History

United Kingdom
- Name: Admiral Aplin
- Namesake: Admiral Peter Aplin (1753-1817)
- Owner: Moses Agar
- Builder: Temple shipbuilders, South Shields
- Launched: 18 March 1802
- Fate: Captured 1804; possibly captured again in 1807

General characteristics
- Tons burthen: 558, or 590 (bm)
- Length: 122 ft 2 in (37.2 m) (overall), 98 ft 4 in (30.0 m) (keel)
- Beam: 32 ft 0 in (9.8 m)
- Depth of hold: 14 ft 11 in (4.5 m)
- Sail plan: Full-rigged ship
- Complement: 55
- Armament: 16 × 12-pounder guns

= Admiral Aplin (1802 EIC ship) =

British East India Company ship

Admiral Aplin was an East Indiaman merchant ship of two decks, sailing under charter to the British East India Company (EIC). She made one complete voyage for the EIC before a French privateer captured her in 1804 on her second voyage. She may have returned to British ownership, only again to fall prey to a second French privateer in 1807; she subsequently foundered.

==Career==
For Admiral Aplins first voyage Captain John Rogers left The Downs on 20 May 1802, bound for Madras.
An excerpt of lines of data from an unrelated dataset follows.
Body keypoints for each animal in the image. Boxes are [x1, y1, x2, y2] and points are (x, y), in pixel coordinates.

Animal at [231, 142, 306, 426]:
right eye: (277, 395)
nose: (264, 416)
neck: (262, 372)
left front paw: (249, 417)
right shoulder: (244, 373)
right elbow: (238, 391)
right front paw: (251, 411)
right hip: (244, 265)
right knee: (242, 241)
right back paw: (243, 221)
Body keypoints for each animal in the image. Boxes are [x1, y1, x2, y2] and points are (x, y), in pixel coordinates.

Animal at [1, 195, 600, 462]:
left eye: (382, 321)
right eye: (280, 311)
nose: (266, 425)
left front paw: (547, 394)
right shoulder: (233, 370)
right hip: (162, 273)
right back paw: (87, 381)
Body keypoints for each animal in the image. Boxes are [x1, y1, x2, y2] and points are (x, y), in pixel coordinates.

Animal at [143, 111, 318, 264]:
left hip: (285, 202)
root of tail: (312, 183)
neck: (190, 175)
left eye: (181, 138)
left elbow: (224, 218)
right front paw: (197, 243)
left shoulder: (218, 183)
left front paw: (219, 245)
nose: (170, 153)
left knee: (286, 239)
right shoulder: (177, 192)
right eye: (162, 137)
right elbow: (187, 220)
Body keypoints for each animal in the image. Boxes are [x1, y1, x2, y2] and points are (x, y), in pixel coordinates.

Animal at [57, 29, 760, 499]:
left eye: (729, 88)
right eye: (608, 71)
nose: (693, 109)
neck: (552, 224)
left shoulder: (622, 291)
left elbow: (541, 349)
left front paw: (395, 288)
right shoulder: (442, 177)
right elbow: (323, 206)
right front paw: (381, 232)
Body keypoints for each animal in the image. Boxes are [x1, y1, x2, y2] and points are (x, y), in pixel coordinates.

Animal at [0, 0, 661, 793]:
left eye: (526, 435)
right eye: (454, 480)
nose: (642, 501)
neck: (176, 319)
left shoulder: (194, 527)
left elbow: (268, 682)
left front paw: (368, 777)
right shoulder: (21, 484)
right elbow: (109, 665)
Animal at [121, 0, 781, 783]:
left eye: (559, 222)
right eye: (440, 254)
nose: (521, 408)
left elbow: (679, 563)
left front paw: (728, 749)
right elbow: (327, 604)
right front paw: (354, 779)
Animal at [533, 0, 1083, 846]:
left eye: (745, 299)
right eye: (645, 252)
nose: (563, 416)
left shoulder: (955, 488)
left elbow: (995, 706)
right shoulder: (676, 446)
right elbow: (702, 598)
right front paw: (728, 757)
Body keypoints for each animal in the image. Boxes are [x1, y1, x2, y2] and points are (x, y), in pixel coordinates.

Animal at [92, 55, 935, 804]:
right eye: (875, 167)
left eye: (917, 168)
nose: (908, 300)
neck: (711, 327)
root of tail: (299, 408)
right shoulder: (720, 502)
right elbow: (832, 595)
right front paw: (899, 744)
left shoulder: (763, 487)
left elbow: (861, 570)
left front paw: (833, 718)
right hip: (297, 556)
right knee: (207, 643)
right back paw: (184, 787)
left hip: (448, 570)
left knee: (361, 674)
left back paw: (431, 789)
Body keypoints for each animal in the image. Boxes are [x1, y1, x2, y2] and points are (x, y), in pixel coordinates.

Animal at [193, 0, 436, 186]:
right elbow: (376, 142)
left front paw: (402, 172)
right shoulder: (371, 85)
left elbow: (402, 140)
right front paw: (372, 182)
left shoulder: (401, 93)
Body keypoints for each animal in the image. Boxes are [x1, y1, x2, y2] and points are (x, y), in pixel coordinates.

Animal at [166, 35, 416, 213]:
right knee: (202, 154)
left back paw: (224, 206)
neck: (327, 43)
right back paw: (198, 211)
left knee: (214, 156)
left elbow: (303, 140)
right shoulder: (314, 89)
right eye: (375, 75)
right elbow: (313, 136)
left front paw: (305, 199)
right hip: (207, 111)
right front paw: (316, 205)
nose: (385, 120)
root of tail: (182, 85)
She arrived at Madras on 25 September. On 3 January 1803 she was at St Helena, and on 31 March she arrived at Deptford.

For her second voyage Captain Rodgers left Portsmouth on 28 August 1803, bound for Ceylon, Madras, and Bengal. Because he was sailing in wartime, the Napoleonic Wars having commenced while Admiral Aplin was on her way home from her first journey, Rodgers took out a letter of marque, which she received on 20 August.

At 6:30 a.m. on 3 January 1804, Admiral Aplin sighted a strange sail. A six-day chase ensued before the French pursuer was able to catch up with her quarry. Unable to escape, Rodgers decided to fire on his pursuer in the hopes of damaging her rigging. Rodgers was forced to strike at , after an engagement of one hour. Admiral Aplin was carrying a number of passengers. One army captain was killed and another dangerously wounded. Two crewmen were also wounded. The French vessel, which turned out to be the privateer frigate Psyché, had two men dangerously wounded.

Psyché was 35 days out of Île de France (Mauritius), but had made no captures prior to encountering Admiral Aplin. (Note: There are several incorrect attributions of her captor, such as Marengo, or the privateer Robert Surcouf. He, however, may have captured her later. See below.)

The EIC put the value of its cargo lost when the French captured her at £15,240.

Danish interests purchased Admiral Aplin and renamed her La Land.

==Possible subsequent fate==
Admiral Aplin may have returned to British ownership and resumed her original name. On 27 September 1807, the privateer Robert Surcouf, in Revenant, captured an Admiral Aplin, which was carrying 9,500 bags of rice from Bengal to Bombay. He put a prize crew on board, and sent her to Île de France.

On 15 October, Clyde picked up Admiral Aplins crew, which Surcouf had put into her boats. The same early account attributed the capture to the French frigate Piémontaise, and also reported that Admiral Aplin had subsequently foundered.

Admiral Aplin had foundered on the Coromandel Coast on her way to Île de France. Only two men of her crew survived.

==Post-script==
When the French captured Admiral Aplin in 1804 they also captured some 73 letters that the government published in a special edition of the official newspaper, Le Moniteur Universel.